確かに、45歳くらいで過去のビジネス経験を生かしつつ、起業したり、スタートアップ企業に身を投じたりするビジネスパーソンが続々現れるなら、それは社会として素晴らしい。本人にも幸せな場合があるだろう。

 ただし、中年期に経済的な収穫期を迎える日本企業の人事制度のままでは、離職者にとって「機会費用」が大きすぎる(捨てる報酬が大きい)。だから、「45歳で定年にしてしまえばいい」ということなのかもしれないが、「45歳までにいくら払うのか」「45歳からの再出発のために、会社はどんな支援をするのか」という辺りを大いに情熱的に説明しないと、人は納得するまい。

 それに、率直に言って、全てのビジネスパーソンが、勉強の意欲とビジネス的な野心に満ちているわけではない。
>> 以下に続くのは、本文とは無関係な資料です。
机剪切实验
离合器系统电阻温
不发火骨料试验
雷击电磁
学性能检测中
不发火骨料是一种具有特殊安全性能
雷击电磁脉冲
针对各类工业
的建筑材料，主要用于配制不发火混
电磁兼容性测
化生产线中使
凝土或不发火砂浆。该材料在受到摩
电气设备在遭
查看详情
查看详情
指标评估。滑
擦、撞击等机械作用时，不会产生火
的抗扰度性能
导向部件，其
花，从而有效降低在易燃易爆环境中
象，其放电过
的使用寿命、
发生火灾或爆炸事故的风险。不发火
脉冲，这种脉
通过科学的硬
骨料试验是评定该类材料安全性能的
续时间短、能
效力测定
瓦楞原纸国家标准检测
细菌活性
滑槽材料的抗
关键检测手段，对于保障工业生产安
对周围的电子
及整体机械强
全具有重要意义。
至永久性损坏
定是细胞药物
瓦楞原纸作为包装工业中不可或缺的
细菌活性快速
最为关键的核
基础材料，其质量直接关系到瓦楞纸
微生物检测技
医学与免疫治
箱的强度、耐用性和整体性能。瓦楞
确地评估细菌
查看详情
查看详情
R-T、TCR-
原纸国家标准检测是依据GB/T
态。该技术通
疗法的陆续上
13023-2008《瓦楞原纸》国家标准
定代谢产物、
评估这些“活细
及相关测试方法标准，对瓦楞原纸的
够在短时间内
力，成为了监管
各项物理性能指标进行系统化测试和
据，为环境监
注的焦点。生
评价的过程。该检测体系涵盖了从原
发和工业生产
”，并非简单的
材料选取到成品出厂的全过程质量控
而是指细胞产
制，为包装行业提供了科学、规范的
あえて友達口調を許してもらえば、「新浪さん、世の中の大半のビジネスパーソンは、あなたほど勉強熱心なわけでもないし、あなたほど機会に恵まれているわけでもないよ」。

日本の「定年」をどうするか?
この問題は重要かつ複雑だ

 新浪氏の「45歳定年」発言は、経済同友会の夏期セミナーで出たらしいが、一連の発言の中で彼は、政府が企業に対して70歳まで社員を雇用する義務(当面は努力義務)を課そうとしている方針に対して危機感を表明している。

 わが友人が、今さら経済団体などというつまらないものに関わっているのかと思うと、筆者は複雑な気持ちになるが、それはおいておこう。「定年」の問題は重要だ。そして、いささか複雑だ。
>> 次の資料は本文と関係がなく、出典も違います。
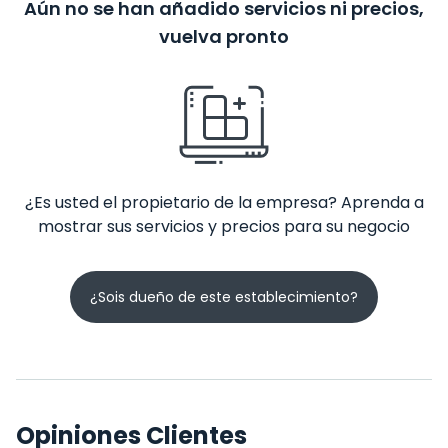
Aún no se han añadido servicios ni precios,
vuelva pronto
¿Es usted el propietario de la empresa? Aprenda a
mostrar sus servicios y precios para su negocio
¿Sois dueño de este establecimiento?
Opiniones Clientes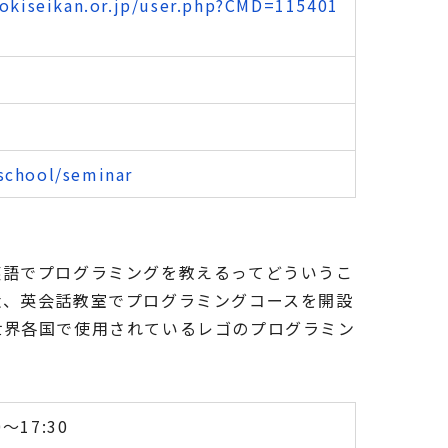
okiseikan.or.jp/user.php?CMD=115401
rschool/seminar
英語でプログラミングを教えるってどういうこ
状、英会話教室でプログラミングコースを開設
世界各国で使用されているレゴのプログラミン
～17:30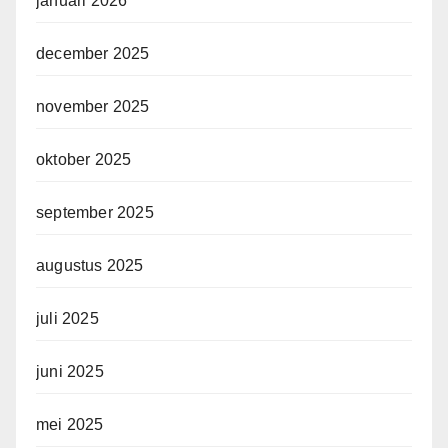
januari 2026
december 2025
november 2025
oktober 2025
september 2025
augustus 2025
juli 2025
juni 2025
mei 2025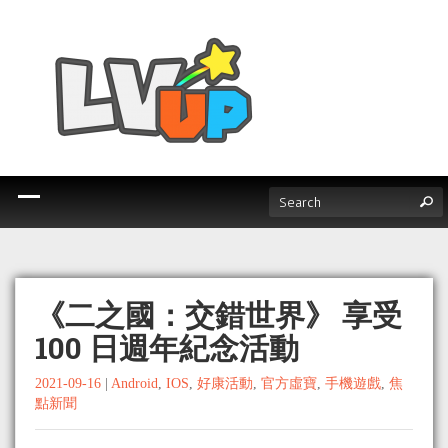
《二之國：交錯世界》 享受
100 日週年紀念活動
2021-09-16
|
Android
,
IOS
,
好康活動
,
官方虛寶
,
手機遊戲
,
焦
點新聞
 まず企業経営サイドから見て、近年65歳まで延ばされた雇用の義務を、矢継ぎ早に70歳まで延ばされることは、人件費コストの点からも人の滞留の点からも頭の痛い大問題だ。

 現在、典型的な大企業では、「55歳で役職定年(「部長」などの肩書きが外れる)、60歳で一応定年、それ以降65歳まで雇用延長ないし再雇用」といったキャリアパスが用意されている。ところが、65歳まで会社に留まった場合に社員がモチベーションを高く保つことは容易ではない。こうした社員が70歳までどんよりと留まるのだとすると、企業にとっては重大な問題だ。
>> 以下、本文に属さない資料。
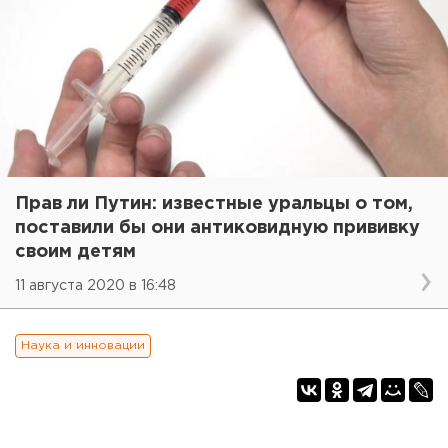
Прав ли Путин: известные уральцы о том,
поставили бы они антиковидную прививку
своим детям
11 августа 2020 в 16:48
Наука и инновации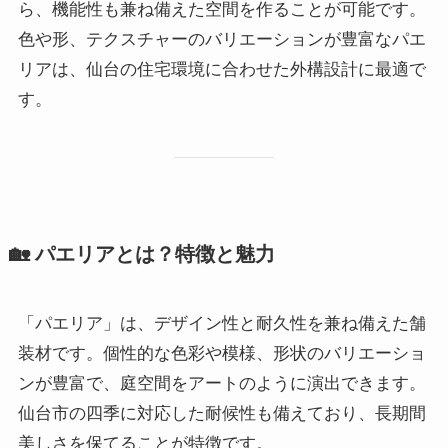
ら、機能性も兼ね備えた空間を作ることが可能です。
色や形、テクスチャーのバリエーションが豊富なパエ
リアは、仙台の住宅環境に合わせた外構設計に最適で
す。
🏡 パエリアとは？特徴と魅力
「パエリア」は、デザイン性と耐久性を兼ね備えた舗
装材です。個性的な色彩や模様、形状のバリエーショ
ンが豊富で、庭空間をアートのように演出できます。
仙台市の四季に対応した耐候性も備えており、長期間
美しさを保てることが特徴です。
 一つには、雇用義務年齢の引き上げは、着々と長寿化する社会の高齢者扶養を、国が企業に押しつけようとしていることから問題が起きている。しかし、企業による福祉は、企業の体力や業態によって差があるし、限界がある。

 一方、公的年金制度などを含む社会保障制度を大きく変えるには巨大な政治的・行政的エネルギーを要する。企業に「あと5年、社員の面倒を見るように」と要望するのは政府にとって簡単で安易な方法だ。しかし、「一律70歳」は無理だ。企業にそこまで求めるのはいかがなものか。